Unions have finally scored a partial victory in persuading the government to close, in part, the loophole in protecting pension benefits when employees transfer from one employer to another under the Transfer of Undertakings (Protection of Employment) Regulations 1981 (TUPE).

TUPE protects the terms and conditions of transferring employees, but excludes conditions relating to old age, invalidity or survivor’s benefits provided under an occupational pension scheme.

The implementation of the Cabinet Office Statement of Practice relating to staff transfers in the public sector, published in 2000, provides protection for employees transferring from local authorities and NHS Trusts. These employees have the right to be provided with the same or broadly comparable pension schemes by their new employer.

But it is different for employees at housing associations, where unless there are contractual terms that provide otherwise, the new employer can choose what, if any, pension benefits to provide. Under the new Pensions Act 2004 all staff will get greater protection in respect of their pensions.

Under the regulations, to be implemented in April 2005, new employers of private sector staff (including housing associations) must match employee contributions up to 6% of pensionable pay into a money purchase or a stakeholder scheme.
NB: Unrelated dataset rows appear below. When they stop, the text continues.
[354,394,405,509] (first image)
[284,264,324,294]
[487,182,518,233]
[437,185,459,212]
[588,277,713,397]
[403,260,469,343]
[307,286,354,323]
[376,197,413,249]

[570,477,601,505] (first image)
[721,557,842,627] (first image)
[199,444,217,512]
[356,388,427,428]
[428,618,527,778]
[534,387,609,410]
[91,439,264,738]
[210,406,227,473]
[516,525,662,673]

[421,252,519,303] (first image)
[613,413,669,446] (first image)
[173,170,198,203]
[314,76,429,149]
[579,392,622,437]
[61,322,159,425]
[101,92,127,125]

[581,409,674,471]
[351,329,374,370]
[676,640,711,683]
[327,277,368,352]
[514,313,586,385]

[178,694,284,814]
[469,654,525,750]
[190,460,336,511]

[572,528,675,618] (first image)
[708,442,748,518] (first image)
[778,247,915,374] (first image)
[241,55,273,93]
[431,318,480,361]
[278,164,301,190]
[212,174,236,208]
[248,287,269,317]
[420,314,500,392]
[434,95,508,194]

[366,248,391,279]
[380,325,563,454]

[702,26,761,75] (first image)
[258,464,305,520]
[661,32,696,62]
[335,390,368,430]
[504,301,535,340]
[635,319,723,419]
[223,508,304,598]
The employer can continue, if it chooses, to provide a final salary scheme, but unless the employees have transferred from the public sector (where the principles set out in the Cabinet Office Statement of Practice still apply) there is no obligation on it to do so.

Employees transferring from the public sector remain better protected, but those in private sector organisations can at least take comfort from the fact that if they are in an occupational scheme, their new employer will have to provide minimum pension benefits following the transfer of their employment.